The Beer Circle » Brew It Yourself » Novice Homebrewer: Converting All-Grain to Extract
Novice Homebrewer: Converting All-Grain to Extract
For my most recent homebrew, I was looking to make a chocolate stout, preferably using the locally produced Wilbur Chocolate in Lititz, PA. To my surprise, I was able to find a recipe entitled Wilbur Bud Chocolate Stout, but alas, it was a 12-gallon batch, all-grain recipe. Thanks to a simple search, I found some great advice on how to convert such a recipe.
Here are the main rules of thumb to help with converting:
1. Convert the base malt in the recipe to a equivalent amount of extract by taking the base malt and multiplying by 0.75 (i.e. 1 LB base malt = 0.75 LB malt extract).
2. Adjust the beer color by using a lighter color SRM or Lovibond in the specialty grains.
3. Match the bitterness by adding some more hops into the recipe – easy rule of thumb is ~20%.
First, I adjusted the batch size proportionally to a 5-gallon all grain recipe. Then following the recommendations of the aforementioned link, I converted the Pale Malt into the corresponding amount of Liquid Malt Extract required. I adjusted the color by altering the Caramel Malt to 60L, and rounded up the hop portions I had proportionally decreased from 12 gallons. Below is my final result:
- 5 lb Pale Liquid Malt Extract (3.0 SRM)
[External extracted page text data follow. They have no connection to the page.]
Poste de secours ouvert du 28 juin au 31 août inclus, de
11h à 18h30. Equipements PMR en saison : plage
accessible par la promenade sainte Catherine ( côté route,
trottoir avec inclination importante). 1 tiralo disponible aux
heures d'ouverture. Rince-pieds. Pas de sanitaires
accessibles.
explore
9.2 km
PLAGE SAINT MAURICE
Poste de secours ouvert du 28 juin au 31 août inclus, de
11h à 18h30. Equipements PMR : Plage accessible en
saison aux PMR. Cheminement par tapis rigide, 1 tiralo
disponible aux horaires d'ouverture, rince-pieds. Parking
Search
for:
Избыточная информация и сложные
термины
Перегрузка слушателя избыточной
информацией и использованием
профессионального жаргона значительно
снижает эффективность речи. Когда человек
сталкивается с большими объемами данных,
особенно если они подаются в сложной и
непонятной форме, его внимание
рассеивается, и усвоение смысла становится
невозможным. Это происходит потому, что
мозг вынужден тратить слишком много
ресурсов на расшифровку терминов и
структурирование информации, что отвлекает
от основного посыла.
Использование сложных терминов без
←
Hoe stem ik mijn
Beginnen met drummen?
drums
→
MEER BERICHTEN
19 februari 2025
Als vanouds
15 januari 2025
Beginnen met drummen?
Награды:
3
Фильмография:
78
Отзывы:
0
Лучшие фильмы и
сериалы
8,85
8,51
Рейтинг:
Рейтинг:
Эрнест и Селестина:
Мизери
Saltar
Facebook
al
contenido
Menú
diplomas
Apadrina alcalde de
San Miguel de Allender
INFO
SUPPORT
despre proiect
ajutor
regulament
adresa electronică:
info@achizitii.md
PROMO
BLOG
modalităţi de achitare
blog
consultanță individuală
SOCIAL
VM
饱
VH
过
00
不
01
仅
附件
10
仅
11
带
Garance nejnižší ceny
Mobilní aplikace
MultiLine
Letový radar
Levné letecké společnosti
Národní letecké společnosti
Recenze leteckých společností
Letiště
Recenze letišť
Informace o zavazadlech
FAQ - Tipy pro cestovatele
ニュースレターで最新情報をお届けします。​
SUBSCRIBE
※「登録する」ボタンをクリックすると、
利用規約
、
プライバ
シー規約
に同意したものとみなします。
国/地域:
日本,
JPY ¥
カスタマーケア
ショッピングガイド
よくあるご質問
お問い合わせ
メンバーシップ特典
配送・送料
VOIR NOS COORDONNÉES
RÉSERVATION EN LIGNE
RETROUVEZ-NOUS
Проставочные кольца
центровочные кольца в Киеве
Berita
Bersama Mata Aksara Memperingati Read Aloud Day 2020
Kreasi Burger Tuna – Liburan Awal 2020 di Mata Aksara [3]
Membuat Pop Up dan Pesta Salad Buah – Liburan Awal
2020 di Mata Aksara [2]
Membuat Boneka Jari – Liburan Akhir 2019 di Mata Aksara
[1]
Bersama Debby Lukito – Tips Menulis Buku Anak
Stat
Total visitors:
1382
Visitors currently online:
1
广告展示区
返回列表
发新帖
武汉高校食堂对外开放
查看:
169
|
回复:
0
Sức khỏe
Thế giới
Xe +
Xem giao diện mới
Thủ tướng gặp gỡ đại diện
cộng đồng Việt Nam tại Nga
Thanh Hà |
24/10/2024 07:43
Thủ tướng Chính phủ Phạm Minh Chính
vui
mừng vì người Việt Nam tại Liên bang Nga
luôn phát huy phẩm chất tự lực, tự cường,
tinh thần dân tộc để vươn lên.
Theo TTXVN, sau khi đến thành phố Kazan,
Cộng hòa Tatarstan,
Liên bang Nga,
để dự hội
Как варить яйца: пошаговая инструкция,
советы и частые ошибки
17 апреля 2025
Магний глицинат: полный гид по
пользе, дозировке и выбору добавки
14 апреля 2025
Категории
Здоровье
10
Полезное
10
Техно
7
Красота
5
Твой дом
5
- 1 lb Caramel/Crystal Malt – 60L
- 1 lb Chocolate Malt (350 SRM)
- 1/2 lb Roasted Barley (300 SRM)
- 1 oz Northern Brewer Hops [8.0%] – 60 min
- 1/2 oz Goldings, East Kent [5.8%] – 20 min
- 1.25 oz Wilbur Milk Chocolate – 15 min
- 1/2 lb Lactose – 15 min
- 1 tsp Irish Moss – 10 min
- 4 oz Wilbur Cocoa Powder – 0 min
- 1 tsp Vanilla Extract – 0 min
- 1 pkg Dry English Ale (White Labs WLP007)
- 1/2 oz Chocolate Extract
OG: 1.048
FG: 1.012
- Steep grains (Caramel and Chocolate Malt, Barley) at 150-165 F for 20 min
- Bring to boil, add LME
- Follow hop schedule, 60 minute overall boil.
- Pitch yeast, 2 weeks Primary, bottle with Chocolate Extract.
This was obviously my first time attempt at this, so I had no clue how well the end result would turn out. I was pleasantly surprised a month later (when I tasted my first bottle) that it turned out half-decently. It is very dark, as you can see in the photo. I got a higher finishing gravity than I expected, but judging by the foamy head, it did a lot more during bottle conditioning to make up for it. It tastes of milk chocolate with a dark stout undertone.